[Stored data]
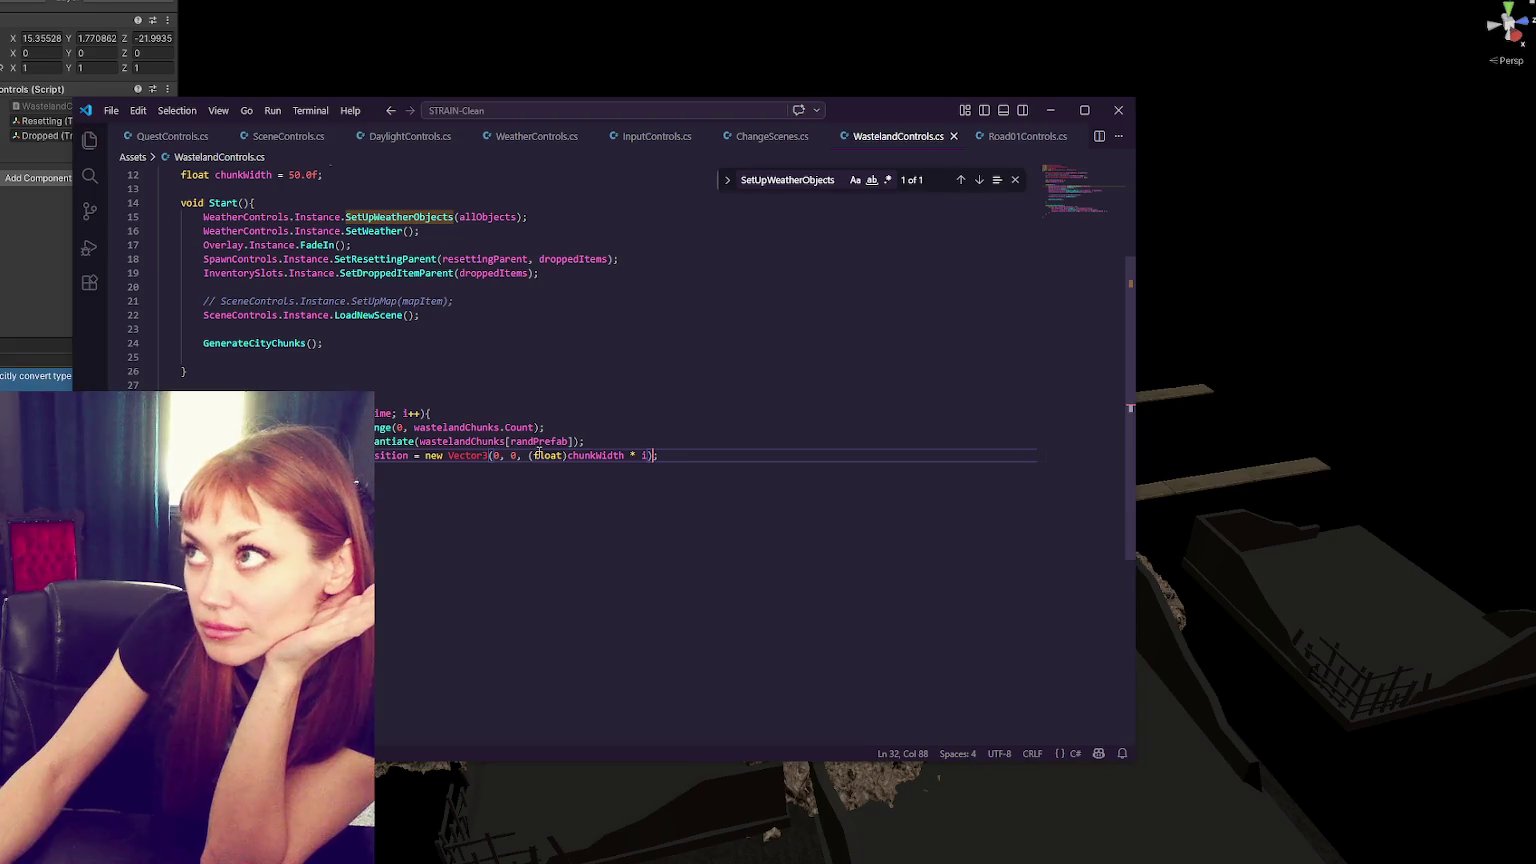
key("alt+Tab")
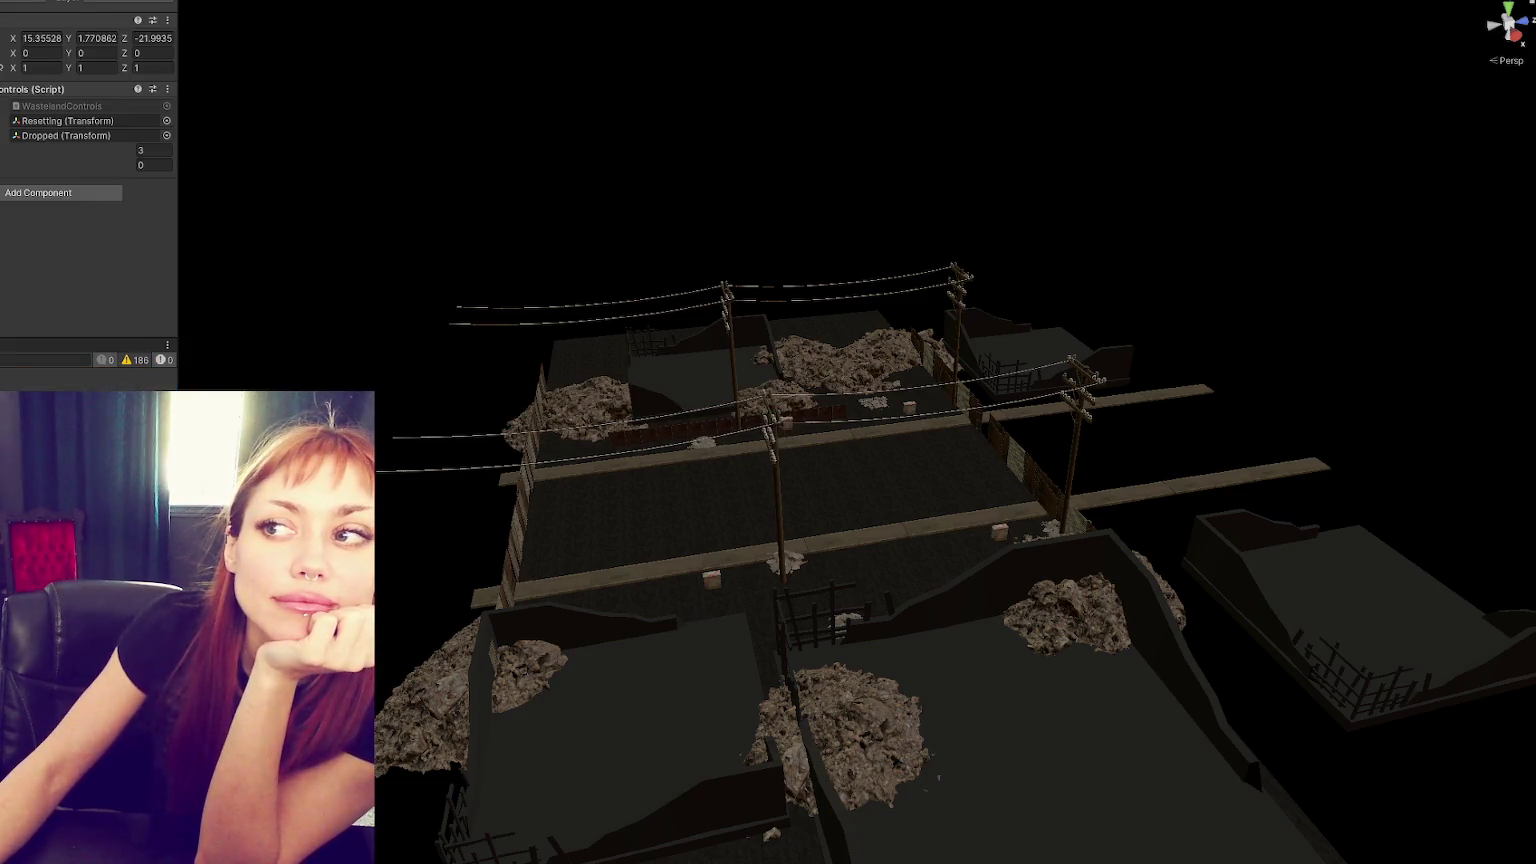
- Enter Play mode (Ctrl+5) to reach the STRAIN menu with Dev Mode, Begin, Continue and Load
key("ctrl+5")
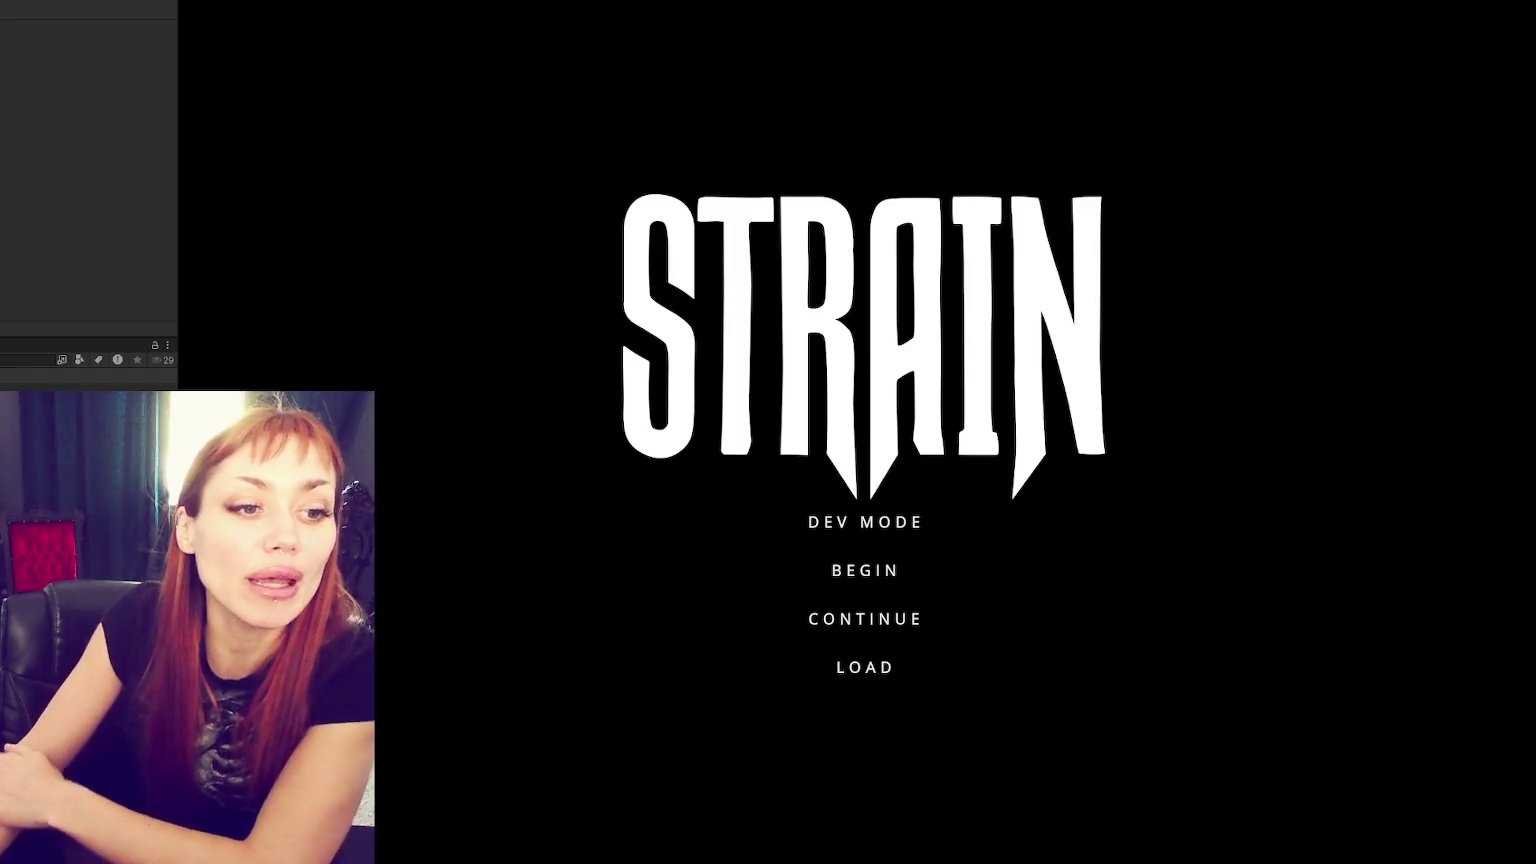
- Choose Dev Mode, walk forward to the red gate, and press E to enter the wasteland
left_click(828, 520)
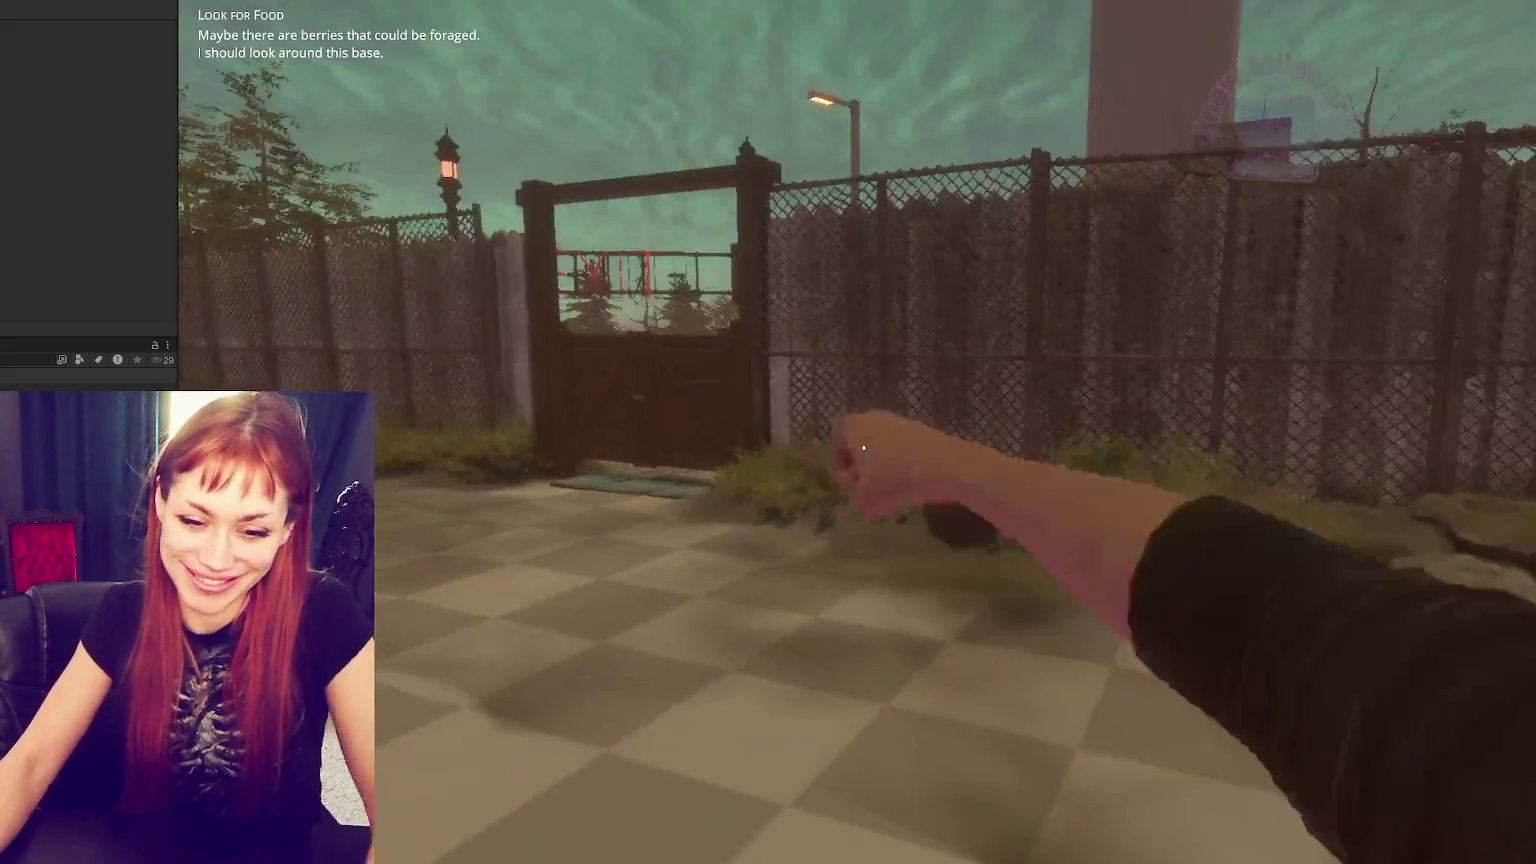
key("w")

▶ **Exercise aim**: Leaving out the pictures, repeat all the entries exactly as they stand.

▶ **Task answer**:
key("alt+Tab")
- Enter Play mode (Ctrl+5) to reach the STRAIN menu with Dev Mode, Begin, Continue and Load
key("ctrl+5")
- Choose Dev Mode, walk forward to the red gate, and press E to enter the wasteland
left_click(828, 520)
key("w")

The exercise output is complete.